Takata airbags are the target of a US safety investigation that started earlier this year over the risk that they could explode during an accident, spraying metal shards. More than 16 million vehicles made by nearly a dozen different carmakers have been recalled globally over the problematic parts since 2008.

Tran's death is the most recent of four in the US known to be linked to Takata airbags in Honda vehicles. Three of those deaths, including Tran's, were in Honda Accords, the lawsuit said. Honda has also identified a fifth airbag-related fatality in Malaysia.

“OWNERS WEREN’T WARNED”

The lawsuit accused Honda of failing to adequately warn car owners about the potential dangers, even after it had issued recalls and received reports about airbag-related injuries and deaths. Between 2009 and 2014, at least eight serious injuries were linked to the airbags, the suit said.

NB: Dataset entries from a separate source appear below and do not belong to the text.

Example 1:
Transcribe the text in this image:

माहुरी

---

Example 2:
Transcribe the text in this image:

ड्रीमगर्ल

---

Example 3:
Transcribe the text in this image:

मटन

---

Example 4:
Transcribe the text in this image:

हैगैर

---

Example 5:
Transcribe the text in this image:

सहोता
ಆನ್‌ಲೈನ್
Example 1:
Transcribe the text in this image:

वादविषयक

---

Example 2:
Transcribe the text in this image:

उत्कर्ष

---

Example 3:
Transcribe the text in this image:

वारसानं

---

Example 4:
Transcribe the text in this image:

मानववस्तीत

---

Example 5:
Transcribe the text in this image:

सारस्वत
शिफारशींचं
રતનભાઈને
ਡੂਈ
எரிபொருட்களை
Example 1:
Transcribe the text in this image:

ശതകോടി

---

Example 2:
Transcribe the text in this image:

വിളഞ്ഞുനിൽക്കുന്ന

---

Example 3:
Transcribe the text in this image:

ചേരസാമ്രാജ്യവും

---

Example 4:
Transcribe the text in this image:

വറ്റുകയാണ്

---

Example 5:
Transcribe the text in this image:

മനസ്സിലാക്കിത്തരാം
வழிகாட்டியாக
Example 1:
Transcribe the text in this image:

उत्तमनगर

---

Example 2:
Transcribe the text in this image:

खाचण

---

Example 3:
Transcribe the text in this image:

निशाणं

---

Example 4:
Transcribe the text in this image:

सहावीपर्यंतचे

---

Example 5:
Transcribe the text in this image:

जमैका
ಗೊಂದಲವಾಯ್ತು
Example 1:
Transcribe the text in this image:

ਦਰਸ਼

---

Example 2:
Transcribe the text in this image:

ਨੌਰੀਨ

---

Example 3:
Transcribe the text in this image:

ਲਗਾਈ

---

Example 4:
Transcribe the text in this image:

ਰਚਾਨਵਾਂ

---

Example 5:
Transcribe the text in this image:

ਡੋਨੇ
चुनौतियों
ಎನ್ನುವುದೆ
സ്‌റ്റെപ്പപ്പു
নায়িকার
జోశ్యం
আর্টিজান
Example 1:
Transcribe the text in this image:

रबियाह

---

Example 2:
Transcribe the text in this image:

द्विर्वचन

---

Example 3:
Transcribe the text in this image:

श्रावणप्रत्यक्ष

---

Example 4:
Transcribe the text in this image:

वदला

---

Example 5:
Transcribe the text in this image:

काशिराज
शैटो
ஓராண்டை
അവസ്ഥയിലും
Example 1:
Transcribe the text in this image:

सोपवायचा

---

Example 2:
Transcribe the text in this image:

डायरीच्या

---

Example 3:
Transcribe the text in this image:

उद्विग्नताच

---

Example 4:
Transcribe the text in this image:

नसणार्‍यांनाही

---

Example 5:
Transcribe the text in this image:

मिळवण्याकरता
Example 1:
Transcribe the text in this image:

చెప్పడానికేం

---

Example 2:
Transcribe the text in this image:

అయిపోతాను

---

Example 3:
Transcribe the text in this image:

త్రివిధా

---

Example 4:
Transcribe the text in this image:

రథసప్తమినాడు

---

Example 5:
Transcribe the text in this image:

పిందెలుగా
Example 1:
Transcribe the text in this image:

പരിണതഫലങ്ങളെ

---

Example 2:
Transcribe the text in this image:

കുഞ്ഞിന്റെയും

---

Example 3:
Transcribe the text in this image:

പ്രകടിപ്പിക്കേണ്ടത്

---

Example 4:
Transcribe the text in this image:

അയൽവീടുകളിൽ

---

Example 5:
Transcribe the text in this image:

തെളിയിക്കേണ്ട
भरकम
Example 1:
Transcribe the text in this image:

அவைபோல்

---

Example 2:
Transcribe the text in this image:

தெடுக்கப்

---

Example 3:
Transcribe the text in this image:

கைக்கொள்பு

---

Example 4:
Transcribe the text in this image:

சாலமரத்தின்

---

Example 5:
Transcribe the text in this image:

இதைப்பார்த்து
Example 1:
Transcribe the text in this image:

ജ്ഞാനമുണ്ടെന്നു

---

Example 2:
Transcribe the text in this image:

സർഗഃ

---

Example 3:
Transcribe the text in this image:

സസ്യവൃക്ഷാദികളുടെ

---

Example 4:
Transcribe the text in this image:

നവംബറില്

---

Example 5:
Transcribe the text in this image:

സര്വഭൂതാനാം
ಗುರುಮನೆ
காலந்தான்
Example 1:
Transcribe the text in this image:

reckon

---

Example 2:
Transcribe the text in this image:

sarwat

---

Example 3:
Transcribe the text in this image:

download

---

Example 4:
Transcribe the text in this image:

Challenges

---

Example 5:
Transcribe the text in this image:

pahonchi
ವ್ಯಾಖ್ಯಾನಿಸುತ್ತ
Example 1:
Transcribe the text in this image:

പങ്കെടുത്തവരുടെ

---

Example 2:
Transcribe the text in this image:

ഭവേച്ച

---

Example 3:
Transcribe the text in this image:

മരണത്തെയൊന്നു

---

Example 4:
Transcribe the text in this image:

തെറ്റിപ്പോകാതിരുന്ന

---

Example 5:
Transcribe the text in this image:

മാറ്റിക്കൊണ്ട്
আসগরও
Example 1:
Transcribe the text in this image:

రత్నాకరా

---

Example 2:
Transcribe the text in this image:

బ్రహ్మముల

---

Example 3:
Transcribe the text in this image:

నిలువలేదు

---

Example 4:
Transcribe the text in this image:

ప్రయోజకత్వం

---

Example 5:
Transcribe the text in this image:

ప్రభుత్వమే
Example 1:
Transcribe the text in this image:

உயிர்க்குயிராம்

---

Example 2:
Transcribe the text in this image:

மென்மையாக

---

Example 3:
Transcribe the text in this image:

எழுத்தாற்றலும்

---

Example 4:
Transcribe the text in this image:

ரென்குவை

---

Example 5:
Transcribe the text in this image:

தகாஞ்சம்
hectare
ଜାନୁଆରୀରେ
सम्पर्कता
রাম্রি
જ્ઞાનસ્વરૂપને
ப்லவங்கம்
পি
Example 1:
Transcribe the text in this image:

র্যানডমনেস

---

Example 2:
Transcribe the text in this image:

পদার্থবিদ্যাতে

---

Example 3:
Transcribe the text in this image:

The lawsuit cited a September 22 message from Honda to its dealer network telling them not to “proactively contact customers at this time” about the issue because there were not enough replacement parts. That message went out a week before Tran's accident, the lawsuit said.

“She didn't know about it, because she never got a recall notification until after she was dead,” Didier told Reuters.

In addition to several personal-injury and wrongful-death suits, Takata, Honda and other carmakers affected by the recalls face more than 15 proposed class actions from customers who say the safety issues caused their vehicles' value to plummet.